T-cell non-Hodgkin’s lymphomas develop following transformation of tissue resident T-cells. We performed a meta-analysis of mutational catalogues derived from whole exome sequencing data from 403 patients with eight subtypes of T-cell non-Hodgkin’s lymphoma to identify mutational signatures and recurrent gene mutations associated with specific causal peaks within these signatures. Signature 1, indicative of age-related deamination, was prevalent across all T-cell lymphoma subtypes, reflecting the derivation of these malignancies from memory T-cell subsets. The majority of the recurrent driver gene mutations identified across different types of T-cell lymphomas were unique to malignancies of haematopoietic and lymphoid origin and influenced T-cell signalling pathways.  Adult T-cell leukemia-lymphoma was specifically associated with signature 17, which was found to strongly correlate with the IRF4 K59R mutation that is exclusive to Adult T-cell leukemia-lymphoma. The recurrent STAT3 Y640F mutation found in different T-cell lymphomas was significantly associated with signature 5.  Signature 7, implicating UV exposure as a potential initiating factor was uniquely identified in cutaneous T-cell lymphoma, contributing 52% of the mutational burden in mycosis fungoides and 23% in Sezary syndrome.  Importantly this UV signature was observed in CD4+ T-cells isolated from the blood of 74% of Sezary syndrome patients suggesting extensive re-circulation of these T-cells through both skin and blood and strongly implicating a role for UV in the pathogenesis of cutaneous T-cell lymphoma.


On 1st June 2017 Pubmed was searched using the terms ("Next Generation Sequencing"[All Fields] OR "Whole Exome Sequencing"[All Fields]) AND ("T cell lymphoma"[Tiab] OR "Mycosis Fungoides"[Tiab] OR "Sezary Syndrome"[Tiab] OR "T cell prolymphocytic leukaemia"[Tiab] OR "T cell large granular lymphocyte leukaemia"[Tiab] OR "Adult T cell leukemia/lymphoma"[Tiab] OR "CD30 positive T cell lymphoproliferative disorder"[Tiab]) NOT ("review"[Publication Type]) and Scopus was searched using the terms ( ( ALL ( "Next Generation Sequencing" )  OR  ALL ( "Whole Exome Sequencing" ) )  AND  ( TITLE-ABS-KEY ( "T cell lymphoma" )  OR  TITLE-ABS-KEY ( "Mycosis Fungoides" )  OR  TITLE-ABS-KEY ( "Sezary Syndrome" )  OR  TITLE-ABS-KEY ( "T cell prolymphocytic leukaemia" )  OR  TITLE-ABS-KEY ( "T cell large granular lymphocyte leukaemia" )  OR  TITLE-ABS-KEY ( "Adult T cell leukemia/lymphoma" )  OR  TITLE-ABS-KEY ( "CD30 positive T cell lymphoproliferative disorder" ) ) ) AND  ( LIMIT-TO ( DOCTYPE ,  "ar" )  OR  LIMIT-TO ( DOCTYPE ,  "le" ) ). The outputs were combined to identify 121 unique reports which were then manually curated to identify those which reported whole exome sequencing of mature T-cell lymphomas. Searches were also performed of various sequencing archives including NCBI Sequence Read Archive, NCBI dbGap, EMBL European Genome-phenome Archive and EMBL European Nucleotide Archive to check for any data which was not covered by the literature search.

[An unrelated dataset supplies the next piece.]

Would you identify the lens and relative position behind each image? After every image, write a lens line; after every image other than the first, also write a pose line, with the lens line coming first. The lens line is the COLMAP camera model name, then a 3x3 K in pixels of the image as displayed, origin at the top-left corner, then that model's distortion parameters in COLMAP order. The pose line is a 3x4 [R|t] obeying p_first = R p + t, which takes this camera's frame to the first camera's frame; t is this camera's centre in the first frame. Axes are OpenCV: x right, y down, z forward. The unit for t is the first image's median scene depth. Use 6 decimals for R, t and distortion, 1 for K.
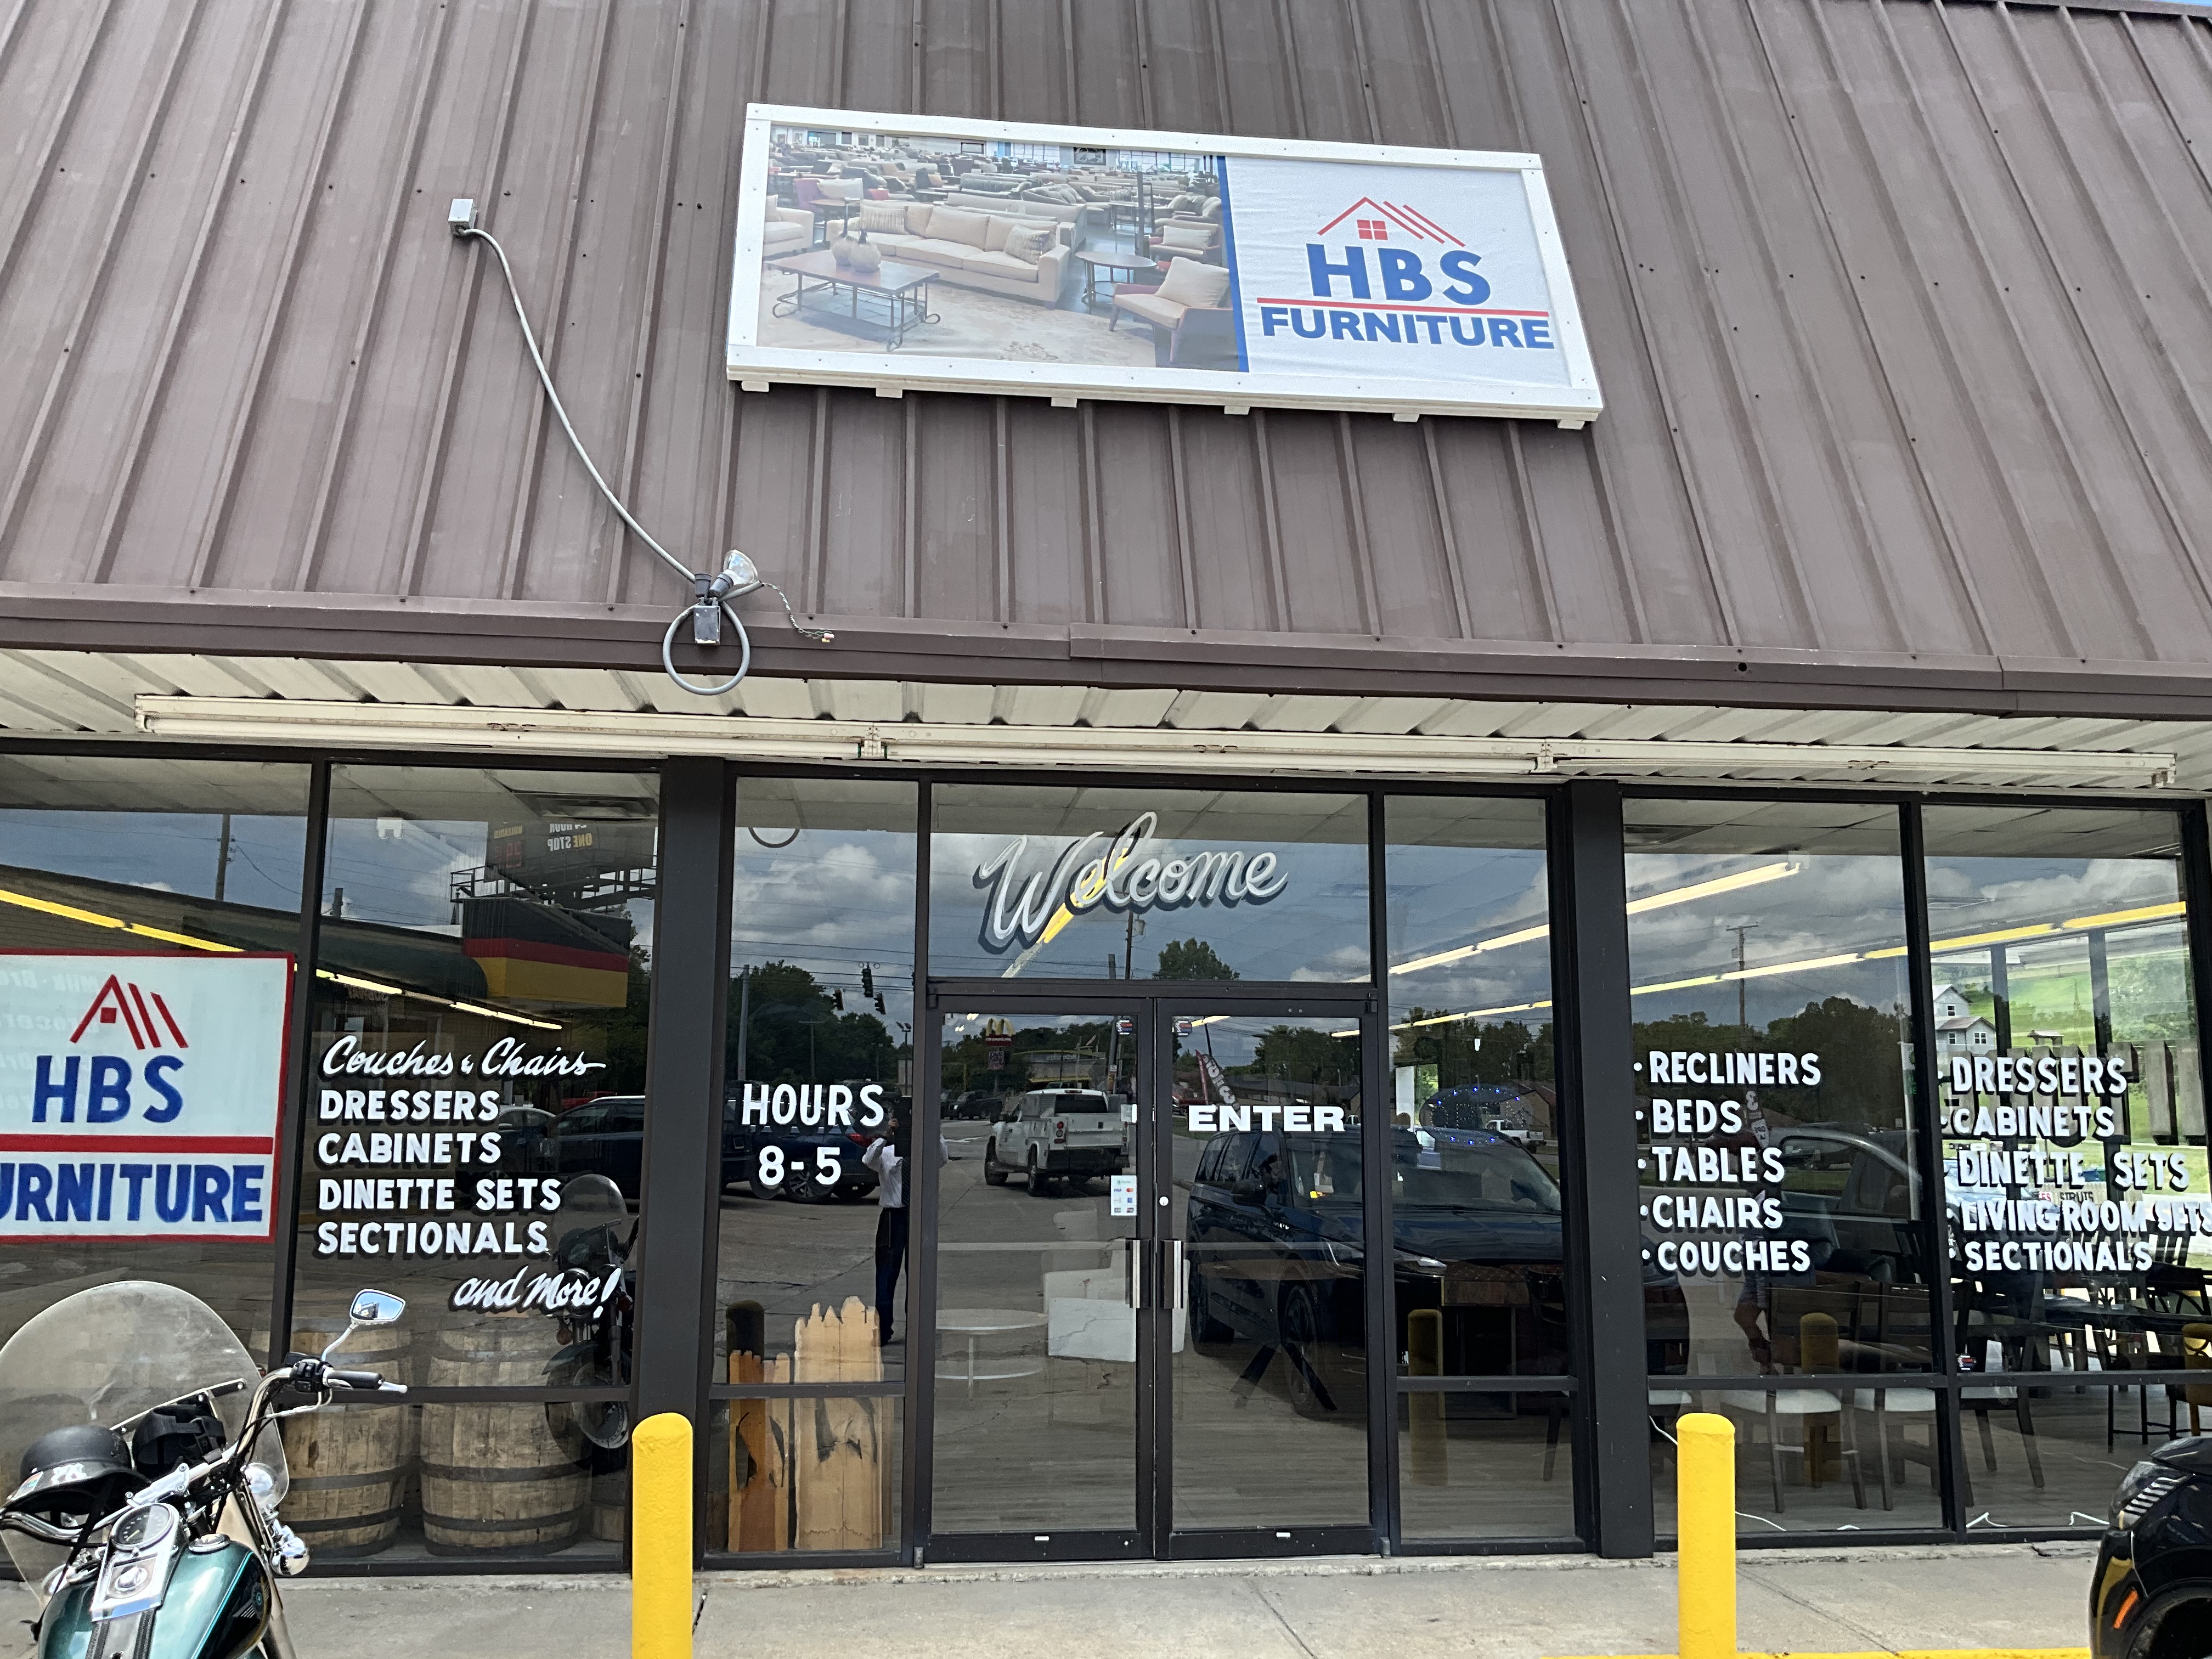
lens RADIAL K [[1814.2, 0, 1148.6], [0, 1814.2, 821.9], [0, 0, 1]] dist [0.086834, -0.177856]
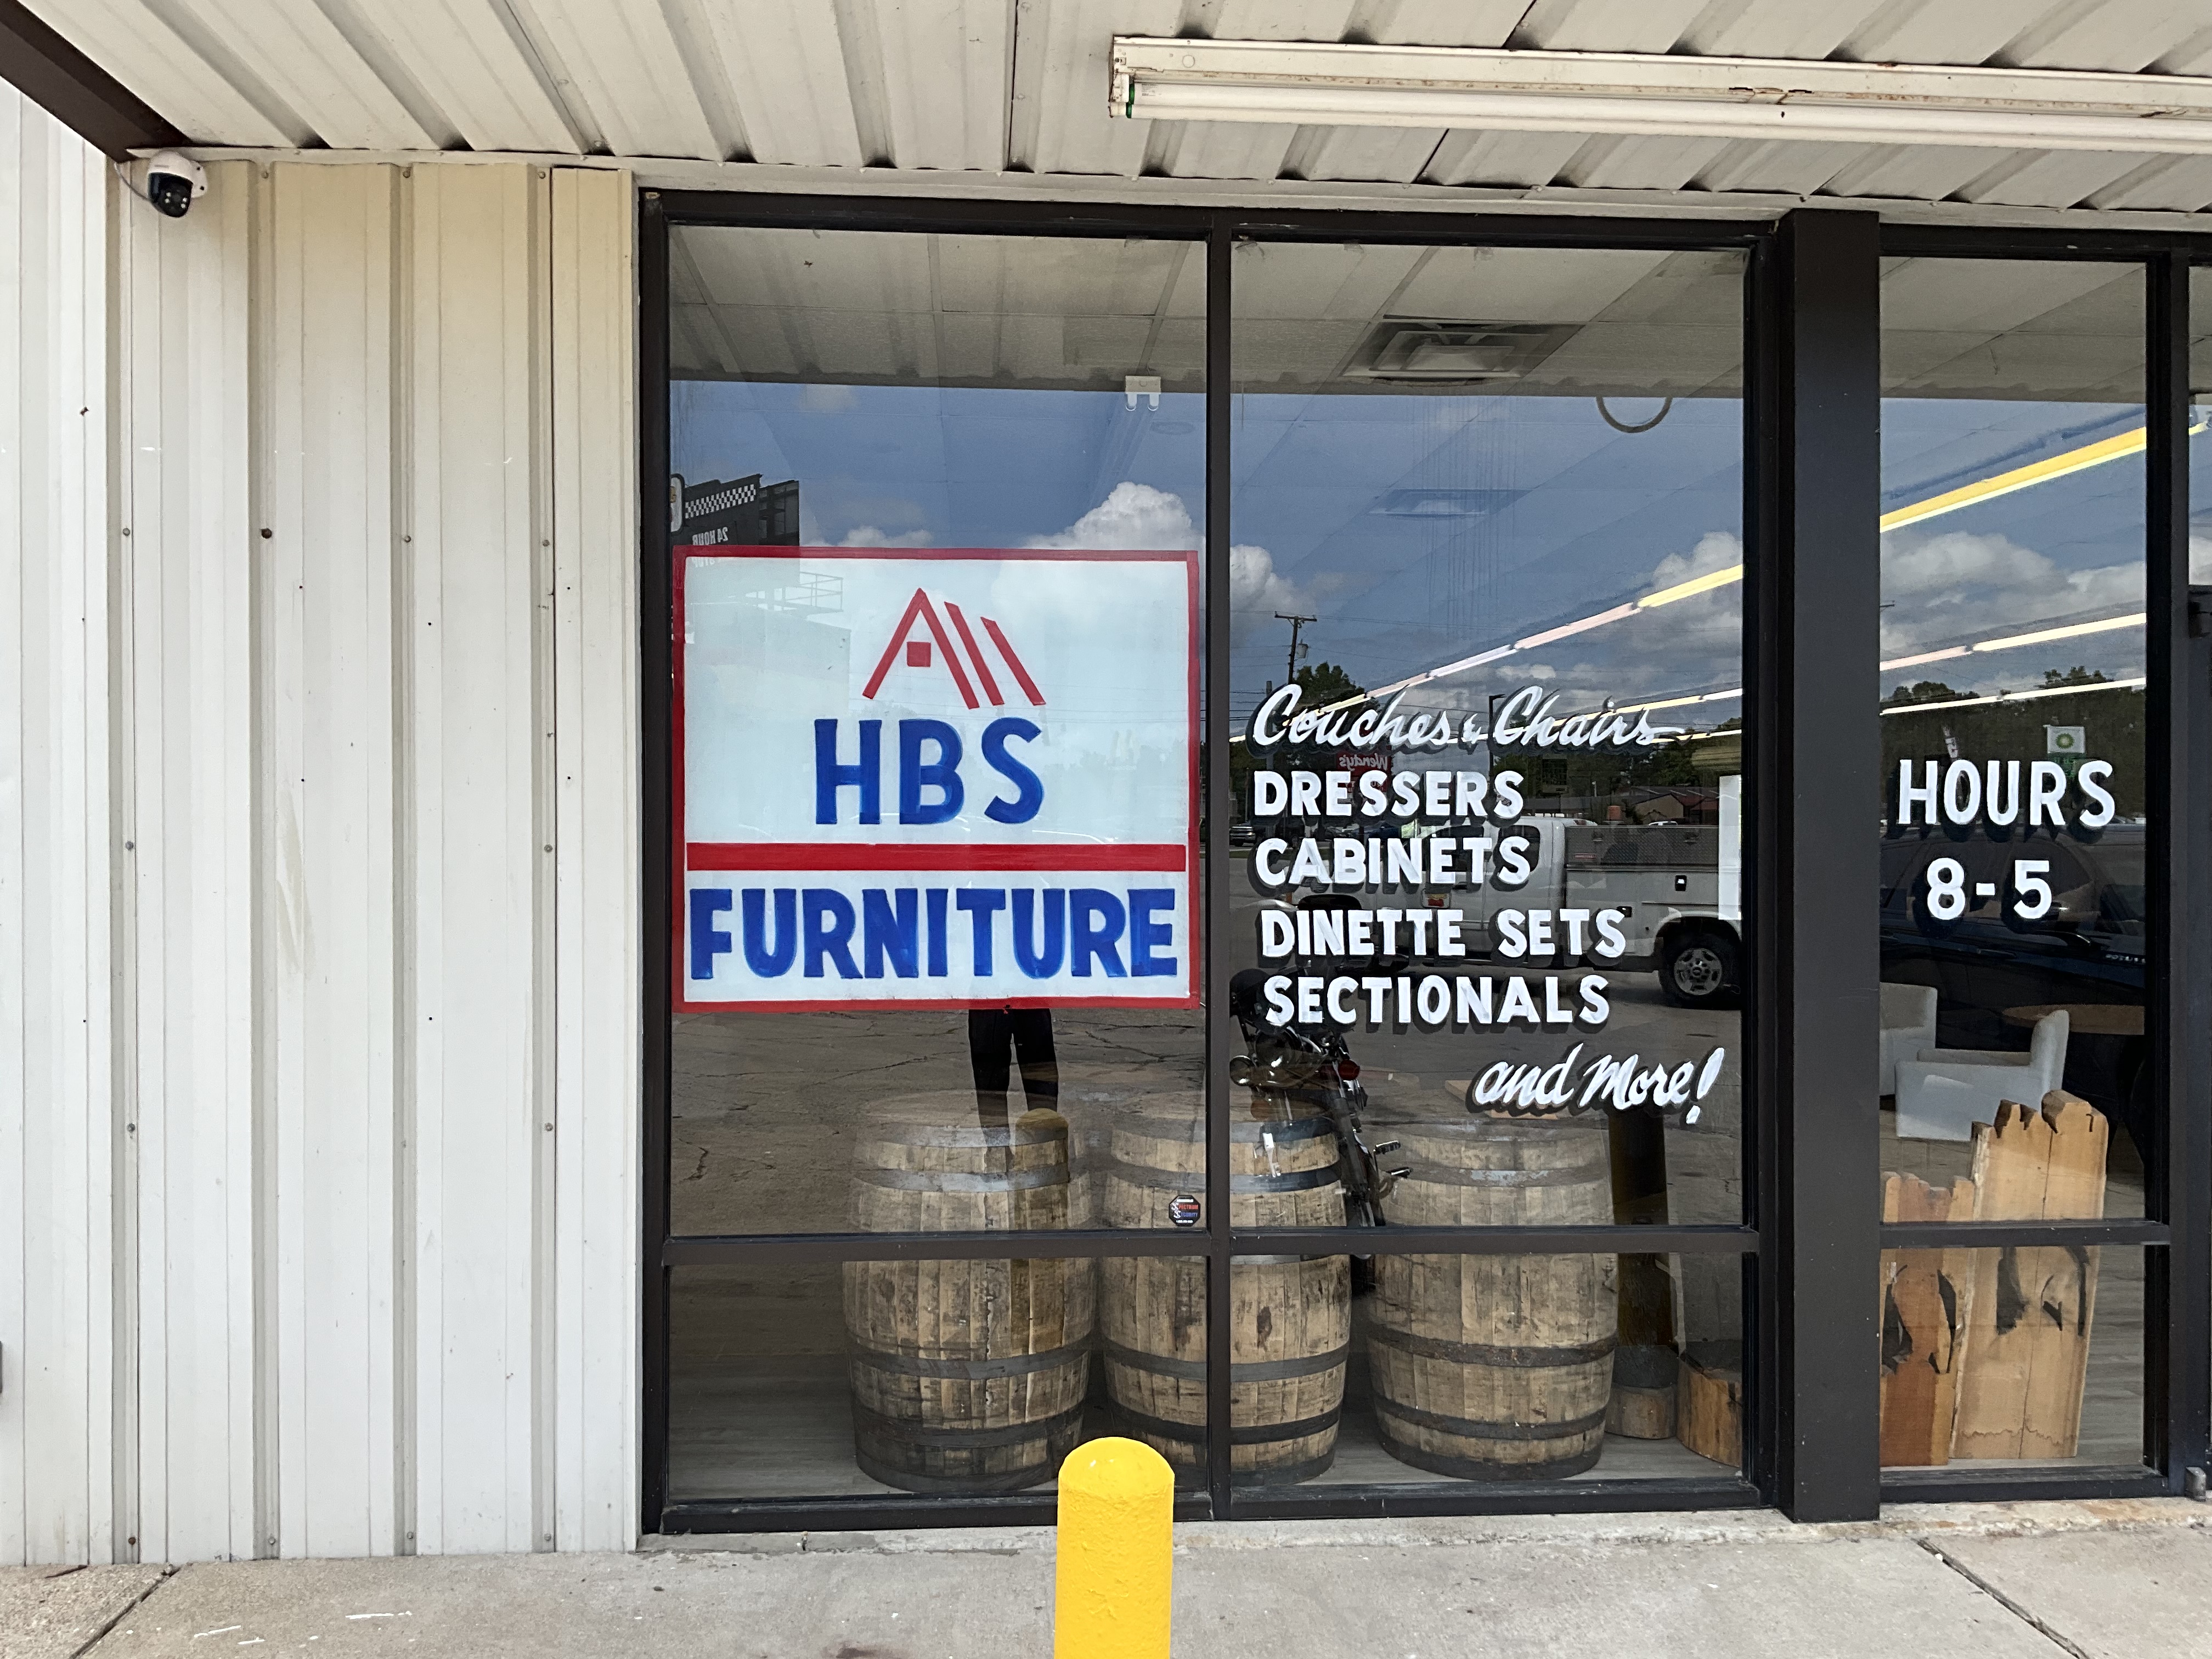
lens RADIAL K [[1814.2, 0, 1148.6], [0, 1814.2, 821.9], [0, 0, 1]] dist [0.086834, -0.177856]
pose [[0.998931, -0.006006, -0.045826, -0.459895], [0.012691, 0.989054, 0.147006, 0.071777], [0.044441, -0.147431, 0.988073, 0.380691]]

In order to avoid skewing the analysis, we included only those studies where full mutation details were included in the published data and studies were excluded if they only listed driver mutations, or only listed genes which were mutated in more than one patient. We also only included samples where mutation calling was performed by comparison to a paired germline control to ensure the accuracy of mutation calling.

Choi et. al. only included a list of mutations in potential driver genes in their published work so their full mutation list was extracted from a data resource covering all the sequencing of cutaneous T-cell lymphoma. Mutations from the whole exome data of 403 patients were included in the analysis, a summary by study and disease subtype is provided in Table 1.

Mutation lists were extracted from the supplementary tables of the various studies and combined in R. Where the reference assembly was not hg19, co-ordinates were lifted over using the rtracklayer package. Finally, co-ordinates were sense checked using the GenomicRanges and BSgenome.Hsapiens.UCSC.hg19 packages to ensure that the listed reference base corresponded to the given location.